# Normalizing Hermite Polynomials

1. May 5, 2017

### rmiller70015

1. The problem statement, all variables and given/known data
Evaluate the normalization integral in (22.15).
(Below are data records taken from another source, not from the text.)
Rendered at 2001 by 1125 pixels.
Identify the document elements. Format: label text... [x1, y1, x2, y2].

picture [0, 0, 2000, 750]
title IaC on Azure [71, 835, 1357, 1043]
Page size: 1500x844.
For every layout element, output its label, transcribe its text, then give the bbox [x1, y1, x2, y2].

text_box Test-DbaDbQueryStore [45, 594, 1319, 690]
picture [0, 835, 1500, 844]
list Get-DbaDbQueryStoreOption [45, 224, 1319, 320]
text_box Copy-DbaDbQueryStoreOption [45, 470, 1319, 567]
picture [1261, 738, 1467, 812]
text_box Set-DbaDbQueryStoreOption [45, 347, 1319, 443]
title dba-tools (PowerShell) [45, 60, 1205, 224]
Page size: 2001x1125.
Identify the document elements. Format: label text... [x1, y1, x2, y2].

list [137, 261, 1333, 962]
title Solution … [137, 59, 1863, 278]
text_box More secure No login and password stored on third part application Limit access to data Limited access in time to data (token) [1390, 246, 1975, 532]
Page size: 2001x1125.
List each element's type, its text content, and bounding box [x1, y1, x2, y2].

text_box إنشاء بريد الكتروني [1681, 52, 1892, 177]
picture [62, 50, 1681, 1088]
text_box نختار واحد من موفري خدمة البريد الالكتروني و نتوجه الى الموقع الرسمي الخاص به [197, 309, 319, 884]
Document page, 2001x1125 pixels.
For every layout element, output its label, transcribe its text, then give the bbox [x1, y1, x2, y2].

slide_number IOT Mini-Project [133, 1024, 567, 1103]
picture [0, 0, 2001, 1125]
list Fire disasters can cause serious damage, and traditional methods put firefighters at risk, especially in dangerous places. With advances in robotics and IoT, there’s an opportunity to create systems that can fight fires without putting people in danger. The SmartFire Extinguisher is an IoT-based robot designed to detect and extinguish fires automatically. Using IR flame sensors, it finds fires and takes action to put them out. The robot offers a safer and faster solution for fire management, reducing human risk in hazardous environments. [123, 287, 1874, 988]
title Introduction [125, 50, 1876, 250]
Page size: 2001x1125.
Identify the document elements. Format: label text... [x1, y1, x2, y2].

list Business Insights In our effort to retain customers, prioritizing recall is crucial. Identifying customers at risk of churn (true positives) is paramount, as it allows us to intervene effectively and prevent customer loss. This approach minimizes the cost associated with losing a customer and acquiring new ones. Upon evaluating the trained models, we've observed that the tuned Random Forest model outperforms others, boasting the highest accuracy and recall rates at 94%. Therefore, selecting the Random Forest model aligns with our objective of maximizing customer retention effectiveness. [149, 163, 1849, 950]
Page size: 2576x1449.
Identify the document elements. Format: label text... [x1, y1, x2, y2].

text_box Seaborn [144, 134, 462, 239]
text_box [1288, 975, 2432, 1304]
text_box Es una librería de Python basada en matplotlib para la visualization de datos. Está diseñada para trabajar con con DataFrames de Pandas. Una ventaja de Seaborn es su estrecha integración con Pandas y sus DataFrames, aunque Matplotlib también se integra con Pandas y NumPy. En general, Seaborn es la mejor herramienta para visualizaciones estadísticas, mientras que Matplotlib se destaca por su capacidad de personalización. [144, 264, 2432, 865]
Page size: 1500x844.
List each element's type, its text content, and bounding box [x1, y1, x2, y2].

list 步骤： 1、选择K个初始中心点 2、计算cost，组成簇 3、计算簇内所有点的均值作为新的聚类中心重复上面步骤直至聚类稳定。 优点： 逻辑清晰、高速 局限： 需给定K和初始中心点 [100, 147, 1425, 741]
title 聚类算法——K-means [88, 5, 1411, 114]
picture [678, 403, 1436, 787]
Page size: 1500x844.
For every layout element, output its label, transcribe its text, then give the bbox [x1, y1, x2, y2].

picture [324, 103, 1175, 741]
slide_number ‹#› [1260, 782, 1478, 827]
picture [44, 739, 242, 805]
Hint: Use (22.12) for one of the $H_n(x)$ factors, integrate by parts, and use (22.17a); then use your result repeatedly.

2. Relevant equations
(22.15) $\int_{-\infty}^{\infty}e^{-x^2}H_n(x)H_m(x)dx = \sqrt{\pi}2^nn!$ when $n=m$
(22.12) $H_n(x)=(-1)^ne^{x^2}\frac{d^n}{dx^n}e^{-x^2}$
(22.17a) $H'_n(x)=2nH_{n-1}(x)$

3. The attempt at a solution
I started out by writing my integral from (22.15) as:
$\int_{-\infty}^{\infty}e^{-x^2}[H_n(x)]^2dx$
Expanding one of the $H_n(x)$ terms gives:
$\int_{-\infty}^{\infty}e^{-x^2}H_n(x)e^{x^2}(-1)^n\frac{d^n}{dx^n}e^{-x^2}dx$
$=(-1)^n\int_{-\infty}^{\infty}H_n(x)\frac{d^n}{dx^n}e^{-x^2}dx$
Integration by parts and using equation 22.17a gives:
$(-1)^n[H_n(x)e^{-x^2}|^{\infty}_{-\infty}-\int^{\infty}_{-\infty}2nH_{n-1}(x)\frac{d^{n-1}}{dx^{n-1}}e^{-x^2}dx$
The first term goes to zero and leaves:
$(-1)^n\int^{\infty}_{-\infty}2nH_{n-1}(x)\frac{d^{n-1}}{dx^{n-1}}e^{-x^2}dx$
IBP n-1 more times gives:
$(-1)^n2^nn!\int^{\infty}_{-\infty}H_0(x)e^{-x^2}dx=(-1)^n2^nn!\int^{\infty}_{-\infty}e^{-x^2}dx = (-1)^n2^nn!\sqrt{\pi}$

This is correct except I have this extra factor of $(-1)^n$ that shouldn't be there, I'm not sure how to get rid of it.

2. May 5, 2017

### I like Serena

Hi rmiller,

Let's take a closer look at the IBP:
Shouldn't that be:
$$(-1)^n\left[H_n(x)e^{-x^2}|^{\infty}_{-\infty}-\int^{\infty}_{-\infty}2nH_{n-1}(x)\frac{d^{n-1}}{dx^{n-1}}e^{-x^2}dx\right] \\ =(-1)^n \cdot \left[ -\int^{\infty}_{-\infty}2nH_{n-1}(x)\frac{d^{n-1}}{dx^{n-1}}e^{-x^2}dx \right] \\ =(-1)^{n-1} \int^{\infty}_{-\infty}2nH_{n-1}(x)\frac{d^{n-1}}{dx^{n-1}}e^{-x^2}dx$$
?

3. May 8, 2017

### rmiller70015

For future people, you get a factor of -2 each time you do ibp and in the end you're left with (-1)^n (-2)^n when you combine them it gives 2^n.